Re: FLW/Butch - Complex - [3/?]

Except, he ran head first into the girl that was crouched near it. A hard smack sounded off when his body met the other and he dropped right to the ground, flat on his rear end. The world spun for a few minutes and a giant textbook skidded toward his boots, a few papers flying out and a pencil whizzing right by his eye. He held his head in annoyance and was about to yell out a few choice words his mom used at him a couple of times when he saw who it was.

“You’re that girl, Jo!” He pointed at her almost accusingly. “Watch it!”

She blinked at him and fidgeted with her hands, trying to keep her glasses from sliding down the bridge of her nose. “Sorry,” she murmured. She picked herself up off the ground and towered over him with her freakish height.

Instead of helping him up like he thought she would, she bent down and scrambled to gather her things. It was the quickest he’d ever seen her go and once she had all the papers she dropped, she tucked all of it under her arms and booked it. Nothing but the swinging of her ponytail and the clack of her footsteps while she tried to get as far away from him as possible.

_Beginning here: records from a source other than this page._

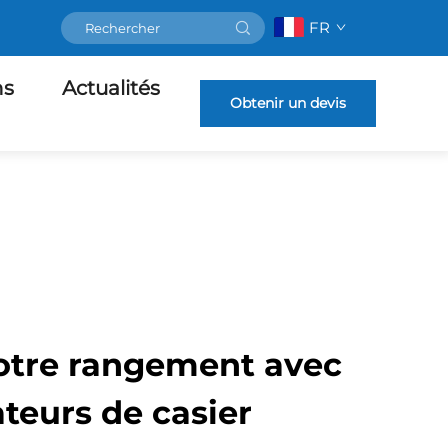
FR
ns
Actualités
Obtenir un devis
otre rangement avec
teurs de casier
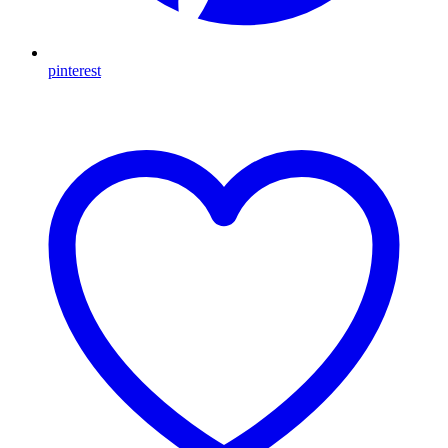
pinterest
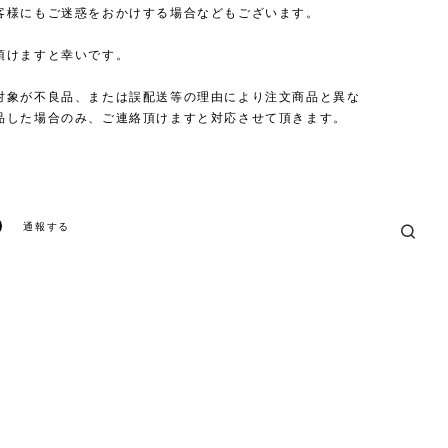
客様にもご迷惑をおかけする場合などもございます。
頂けますと幸いです。
対象が不良品、または誤配送等の理由により注文商品と異な
品した場合のみ、ご連絡頂けますと対応させて頂きます。
通報する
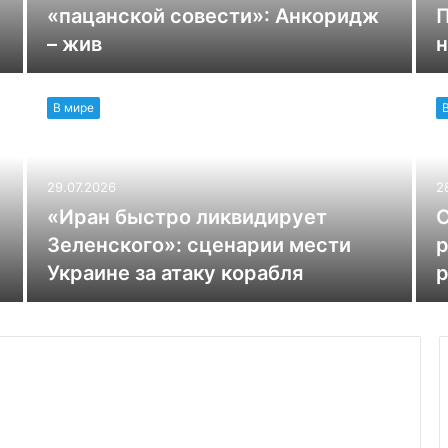
«пацанской совести»: Анкоридж
П
– жив
н
В мире
29.07.2026
2
«Иран быстро ликвидирует
С
Зеленского»: сценарии мести
р
Украине за атаку корабля
р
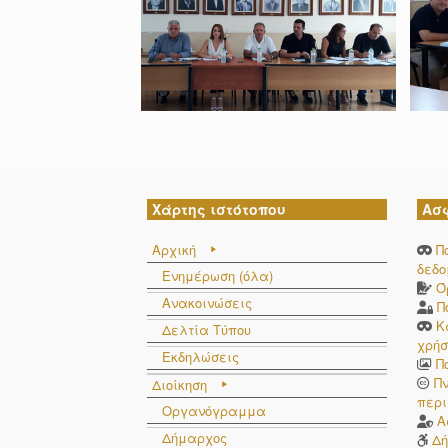
Χάρτης ιστότοπου
Ασ
Αρχική
Π
δεδ
Ενημέρωση (όλα)
Ό
Ανακοινώσεις
Π
Κ
Δελτία Τύπου
χρήσ
Εκδηλώσεις
Π
Π
Διοίκηση
περι
Οργανόγραμμα
Α
Δήμαρχος
Δή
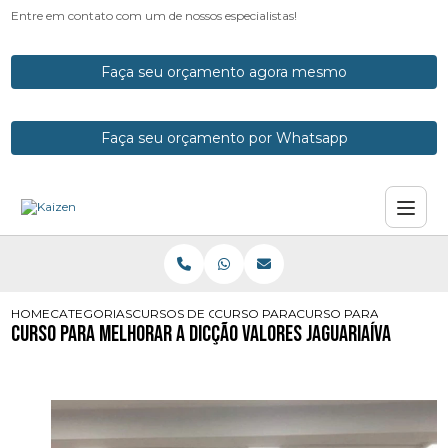
Entre em contato com um de nossos especialistas!
Faça seu orçamento agora mesmo
Faça seu orçamento por Whatsapp
HOME
CATEGORIAS
CURSOS DE ORATORIA
CURSO PARA MELHORAR A DICCAO
CURSO PARA MELHORAR
Curso para Melhorar a Dicção Valores Jaguariaíva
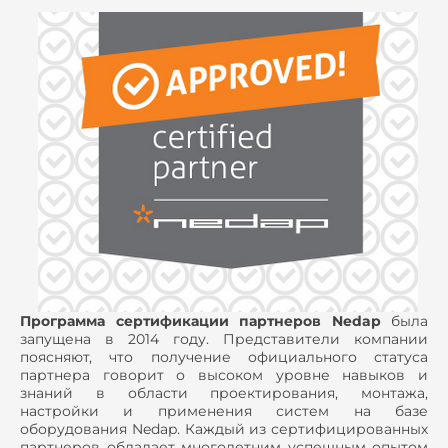
Программа сертификации партнеров Nedap
была
запущена в 2014 году. Представители компании
поясняют, что получение официального статуса
партнера говорит о высоком уровне навыков и
знаний в области проектирования, монтажа,
настройки и применения систем на базе
оборудования Nedap. Каждый из сертифицированных
партнеров обладает многолетним успешным опытом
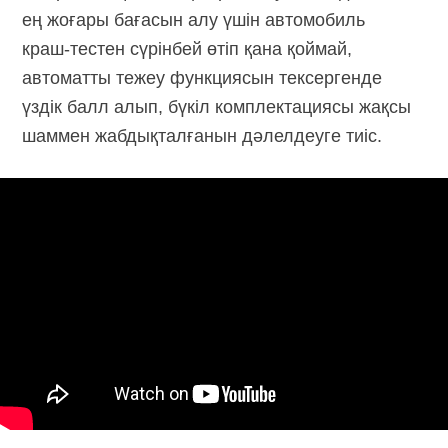
ең жоғары бағасын алу үшін автомобиль
краш-тестен
сүрінбей өтіп қана қоймай,
автоматты тежеу функциясын тексергенде
үздік балл алып, бүкіл комплектациясы жақсы
шаммен жабдықталғанын дәлелдеуге тиіс.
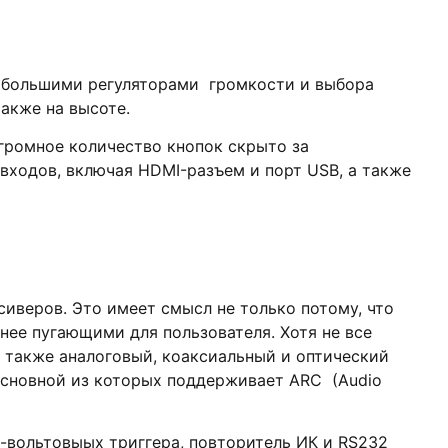
 большими регуляторами громкости и выбора
акже на высоте.
огромное количество кнопок скрыто за
входов, включая HDMI-разъем и порт USB, а также
иверов. Это имеет смысл не только потому, что
нее пугающими для пользователя. Хотя не все
 также аналоговый, коаксиальный и оптический
 основной из которых поддерживает ARC (Audio
2-вольтовыых триггера, повторитель ИК и RS232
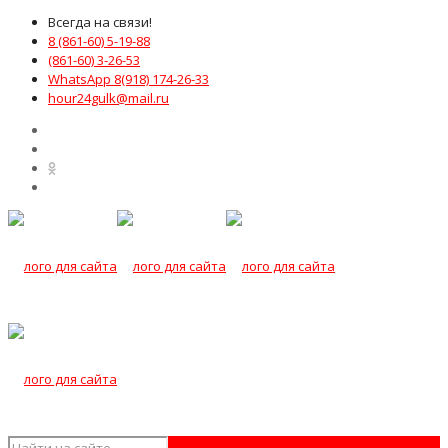
Всегда на связи!
8 (861-60) 5-19-88
(861-60) 3-26-53
WhatsApp 8(918) 174-26-33
hour24gulk@mail.ru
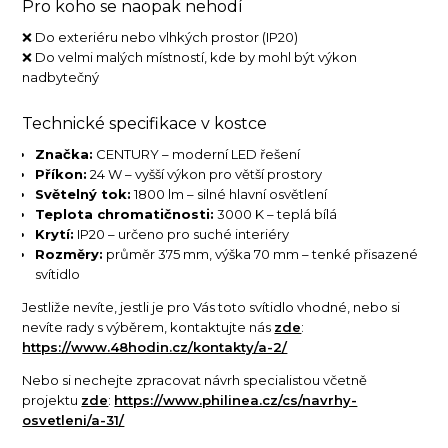
Pro koho se naopak nehodí
❌ Do exteriéru nebo vlhkých prostor (IP20)
❌ Do velmi malých místností, kde by mohl být výkon
nadbytečný
Technické specifikace v kostce
Značka:
CENTURY – moderní LED řešení
Příkon:
24 W – vyšší výkon pro větší prostory
Světelný tok:
1800 lm – silné hlavní osvětlení
Teplota chromatičnosti:
3000 K – teplá bílá
Krytí:
IP20 – určeno pro suché interiéry
Rozměry:
průměr 375 mm, výška 70 mm – tenké přisazené
svítidlo
Jestliže nevíte, jestli je pro Vás toto svítidlo vhodné, nebo si
nevíte rady s výběrem, kontaktujte nás
zde
:
https://www.48hodin.cz/kontakty/a-2/
Nebo si nechejte zpracovat návrh specialistou včetně
projektu
zde
:
https://www.philinea.cz/cs/navrhy-
osvetleni/a-31/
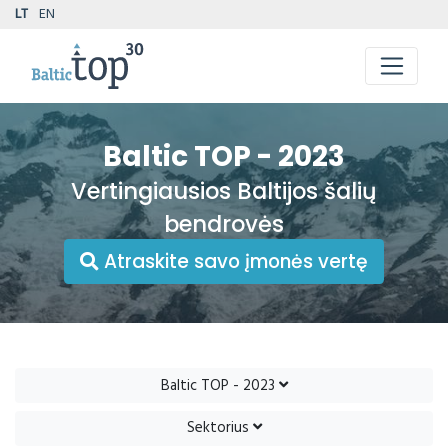
LT
EN
Baltic TOP - 2023
Vertingiausios Baltijos šalių
bendrovės
Atraskite savo įmonės vertę
Baltic TOP - 2023
Sektorius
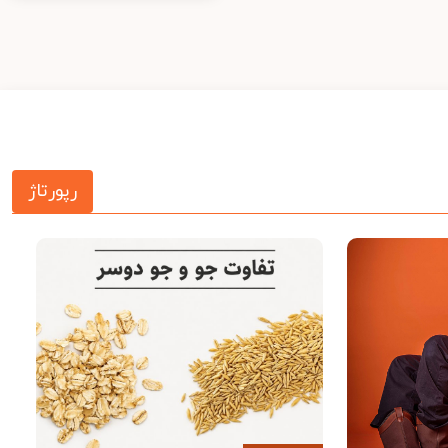
رپورتاژ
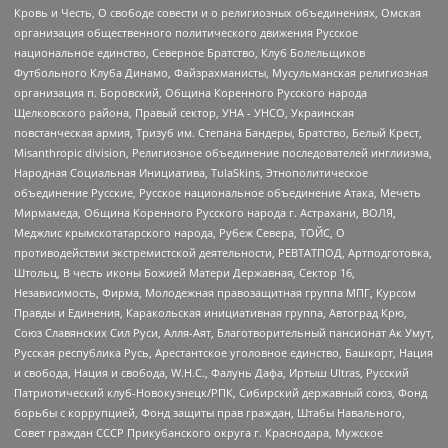
Кровь и Честь, О свободе совести и о религиозных объединениях, Омская
организация общественного политического движения Русское
национальное единство, Северное Братство, Клуб Болельщиков
Футбольного Клуба Динамо, Файзрахманисты, Мусульманская религиозная
организация п. Боровский, Община Коренного Русского народа
Щелковского района, Правый сектор, УНА - УНСО, Украинская
повстанческая армия, Тризуб им. Степана Бандеры, Братство, Белый Крест,
Misanthropic division, Религиозное объединение последователей инглиизма,
Народная Социальная Инициатива, TulaSkins, Этнополитическое
объединение Русские, Русское национальное объединение Атака, Мечеть
Мирмамеда, Община Коренного Русского народа г. Астрахани, ВОЛЯ,
Меджлис крымскотатарского народа, Рубеж Севера, ТОЙС, О
противодействии экстремистской деятельности, РЕВТАТПОД, Артподготовка,
Штольц, В честь иконы Божией Матери Державная, Сектор 16,
Независимость, Фирма, Молодежная правозащитная группа МПГ, Курсом
Правды и Единения, Каракольская инициативная группа, Автоград Крю,
Союз Славянских Сил Руси, Алля-Аят, Благотворительный пансионат Ак Умут,
Русская республика Русь, Арестантское уголовное единство, Башкорт, Нация
и свобода, Нация и свобода, W.H.С., Фалунь Дафа, Иртыш Ultras, Русский
Патриотический клуб-Новокузнецк/РПК, Сибирский державный союз, Фонд
борьбы с коррупцией, Фонд защиты прав граждан, Штабы Навального,
Совет граждан СССР Прикубанского округа г. Краснодара, Мужское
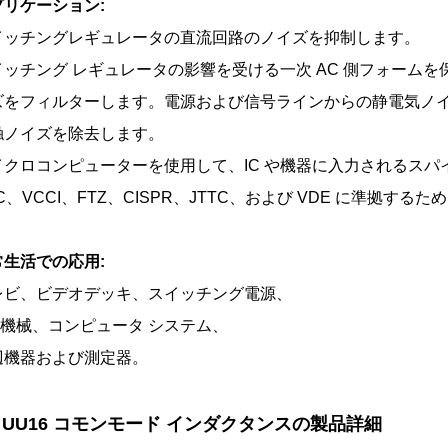
プリケーション:
イッチングレギュレータの直流回路のノイズを抑制します。
イッチング レギュレータの影響を受ける一次 AC 側フォーム
ズをフィルターします。電源および信号ラインからの静電気ノ
触ノイズを除去します。
イクロコンピューターを使用して、IC や機器に入力されるスパ
C、VCCI、FTZ、CISPR、JTTC、および VDE に準拠
常生活での応用:
レビ、ビデオデッキ、スイッチング電源、
 機械、コンピュータ システム、
辺機器および測定器。
. UU16 コモンモード インダクタンスの製品詳細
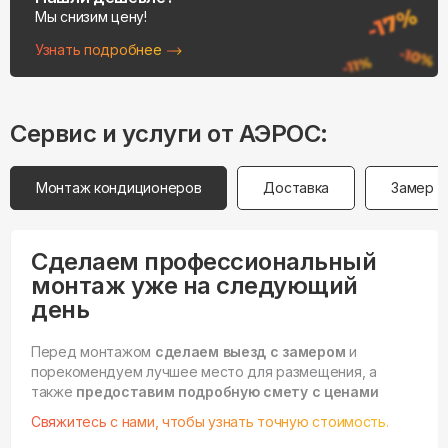
Мы снизим цену!
Узнать подробнее
Сервис и услуги от АЭРОС:
Монтаж кондиционеров
Доставка
Замер
Сделаем профессиональный
монтаж уже на следующий
день
Перед монтажом
сделаем выезд с замером
и
порекомендуем лучшее место для размещения, а
также
предоставим подробную смету с ценами
Свяжитесь с нами, чтобы узнать точную стоимость.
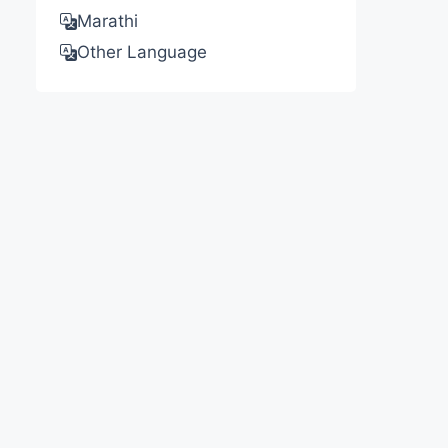
Marathi
Other Language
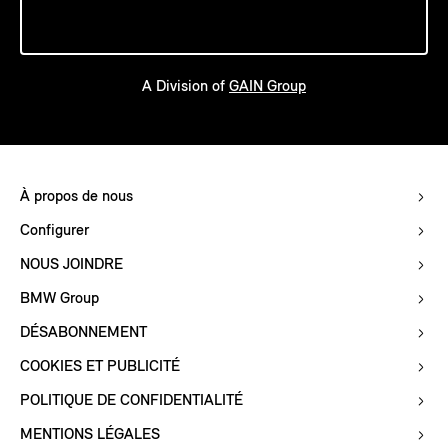
A Division of
GAIN Group
À propos de nous
Configurer
NOUS JOINDRE
BMW Group
DÉSABONNEMENT
COOKIES ET PUBLICITÉ
POLITIQUE DE CONFIDENTIALITÉ
MENTIONS LÉGALES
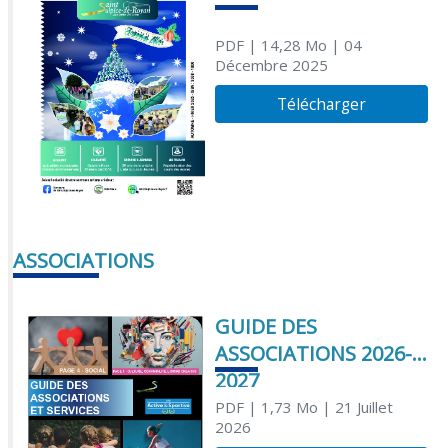
PDF
| 14,28 Mo
| 04
Décembre 2025
Télécharger
ASSOCIATIONS
GUIDE DES
ASSOCIATIONS 2026-
2027
PDF
| 1,73 Mo
| 21 Juillet
2026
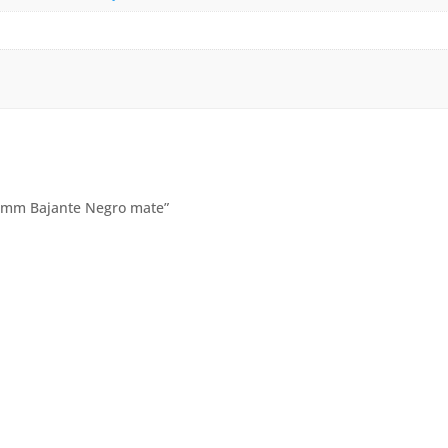
350mm Bajante Negro mate”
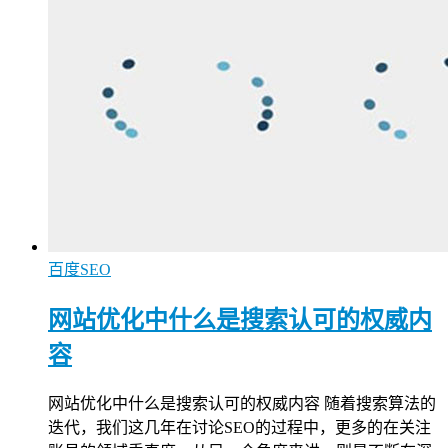
百度SEO
网站优化中什么是搜索认可的权威内
容
网站优化中什么是搜索认可的权威内容 随着搜索算法的
迭代，我们这几年在讨论SEO的过程中，更多的在关注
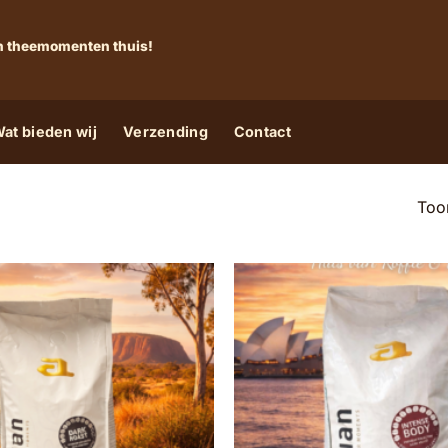
 én theemomenten thuis!
at bieden wij
Verzending
Contact
Toon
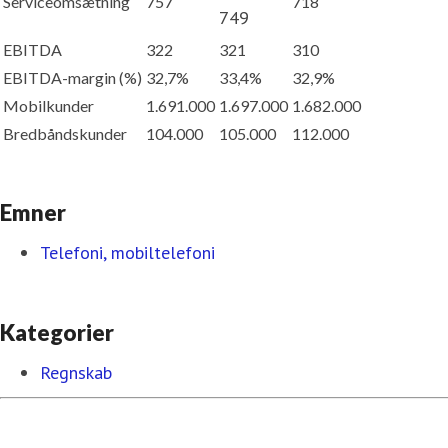
Serviceomsætning
757
718
749
EBITDA
322
321
310
EBITDA-margin (%)
32,7%
33,4%
32,9%
Mobilkunder
1.691.000
1.697.000
1.682.000
Bredbåndskunder
104.000
105.000
112.000
Emner
Telefoni, mobiltelefoni
Kategorier
Regnskab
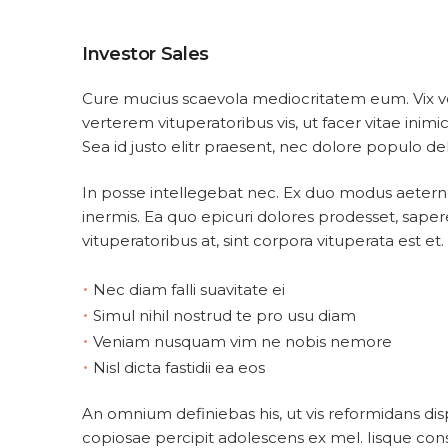
Investor Sales
Cure mucius scaevola mediocritatem eum. Vix vo
verterem vituperatoribus vis, ut facer vitae inim
Sea id justo elitr praesent, nec dolore populo del
In posse intellegebat nec. Ex duo modus aetern
inermis. Ea quo epicuri dolores prodesset, sape
vituperatoribus at, sint corpora vituperata est et.
•
Nec diam falli suavitate ei
•
Simul nihil nostrud te pro usu diam
•
Veniam nusquam vim ne nobis nemore
•
Nisl dicta fastidii ea eos
An omnium definiebas his, ut vis reformidans d
copiosae percipit adolescens ex mel. Iisque cons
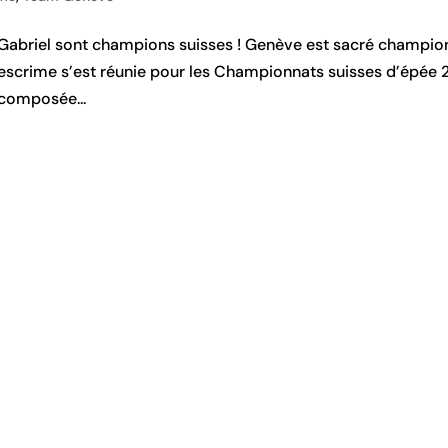
t Gabriel sont champions suisses ! Genève est sacré champion
e l’escrime s’est réunie pour les Championnats suisses d’épée 
 composée...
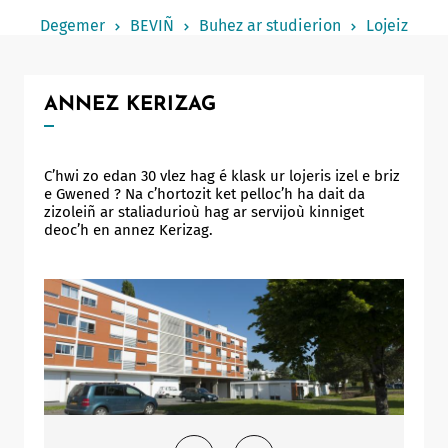
Notered
Degemer
BEVIÑ
Buhez ar studierion
Lojeiz
Un commerce
Journaliste
ANNEZ KERIZAG
C’hwi zo edan 30 vlez hag é klask ur lojeris izel e briz
e Gwened ? Na c’hortozit ket pelloc’h ha dait da
zizoleiñ ar staliadurioù hag ar servijoù kinniget
deoc’h en annez Kerizag.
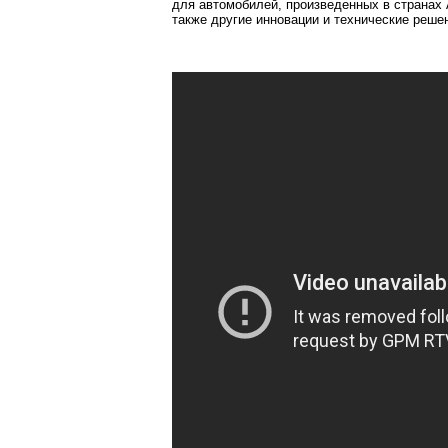
для автомобилей, произведенных в странах
т
акже другие инновации и технические реш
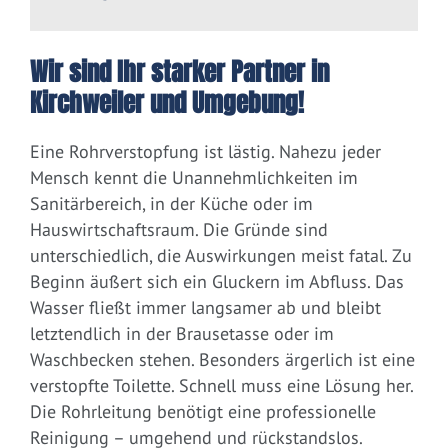
Wir sind Ihr starker Partner in
Kirchweiler und Umgebung!
Eine Rohrverstopfung ist lästig. Nahezu jeder
Mensch kennt die Unannehmlichkeiten im
Sanitärbereich, in der Küche oder im
Hauswirtschaftsraum. Die Gründe sind
unterschiedlich, die Auswirkungen meist fatal. Zu
Beginn äußert sich ein Gluckern im Abfluss. Das
Wasser fließt immer langsamer ab und bleibt
letztendlich in der Brausetasse oder im
Waschbecken stehen. Besonders ärgerlich ist eine
verstopfte Toilette. Schnell muss eine Lösung her.
Die Rohrleitung benötigt eine professionelle
Reinigung – umgehend und rückstandslos.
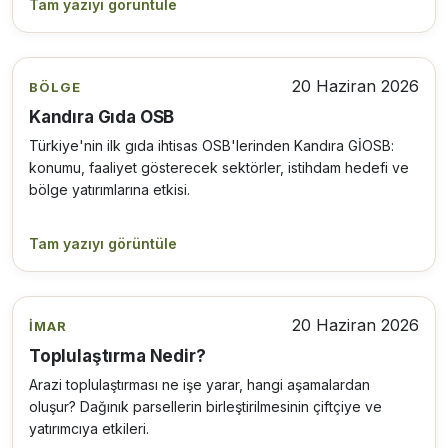
Tam yazıyı görüntüle
20 Haziran 2026
BÖLGE
Kandıra Gıda OSB
Türkiye'nin ilk gıda ihtisas OSB'lerinden Kandıra GİOSB:
konumu, faaliyet gösterecek sektörler, istihdam hedefi ve
bölge yatırımlarına etkisi.
Tam yazıyı görüntüle
20 Haziran 2026
İMAR
Toplulaştırma Nedir?
Arazi toplulaştırması ne işe yarar, hangi aşamalardan
oluşur? Dağınık parsellerin birleştirilmesinin çiftçiye ve
yatırımcıya etkileri.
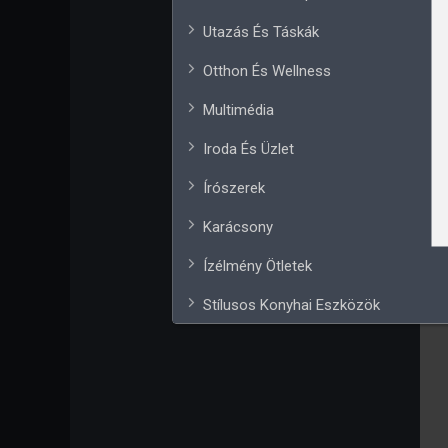
Utazás És Táskák
Otthon És Wellness
Multimédia
Iroda És Üzlet
Írószerek
Karácsony
Ízélmény Ötletek
Stílusos Konyhai Eszközök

He wasn’t sure why, but she was interesting. Maybe it was because she was too quiet. Too much of a teacher’s pet. He often made jokes about it when she wasn’t around. All she ever did was bury her nose in her books and daydream but somehow she managed to get the top scores in class, always two steps ahead of everyone else, and well...maybe three steps ahead of Butch. She and Amata never left each other’s sides and he wanted to know why. Christine and Susie said she was a freak, backed up by the threat that Wally gave them as a relative that they shouldn’t hang around with her.

Yet even after being kicked out of the social group in class she never seemed to mind. At least, not on the outside. She’d just watch everyone with those deep brown eyes and chew on her lower lip. She was kind of slow outside of class, too. Never seemed to notice whenever people were talking behind her back. If a paper ball was thrown anywhere near her she would flinch. She opted out of joining the little league and instead cooped up in the classroom, scribbling away at those crazy worksheets that Brotch gave her as packet every week.

Christine was kind of mean, the type to laugh if you tripped and fell on your face and got a nosebleed. Susie was worse. She’d be the one that stuck her foot out in the aisle to make sure you made a spectacle of yourself. Amata always scrunched up her nose like she smelled something awful around everyone but Jo. Seemed like she couldn’t stand anyone but her best friend and often whispered insults when she thought no one was listening.

But Jo was different. She never said anything. She never did anything. She kept to herself. When Freddie stuttered while giving his report in front of the class he made the entire class roar with laughter ‘til his ears were red. She didn’t. She just stared at the boy in front of the room and frowned, as if she was bothered by it all. The time when Wally’s dad came to class and yelled at him for not cleaning up his room she was the only one who didn’t say anything about it afterwards. She kept to herself, always focused on her studies instead of engaging with the rest of them.

He leaned back in his chair and watched her run a hand through her hair. It used to be straight and one day it suddenly puffed out into their untamable mess. Still long. Her fingers got caught in a tangle and she tried to pry it out, unaware that he’d been staring at the process the entire time. He hadn’t even noticed Brotch lingering by his desk, slamming his last test on the desk and scaring the living hell out of him.

“Butch, see me after class.”

He grumbled to himself. He hadn’t been doing very well as of late. He’d never really paid attention and the earlier exams had been easy enough, but no one told him that the information from before would build on itself. Now he was clueless and everyone else seemed to grasp the concepts, even Freddie the Freak, who took absences from class more often than he did playing hooky.

“What did you get? Let me guess – a hundred, right?”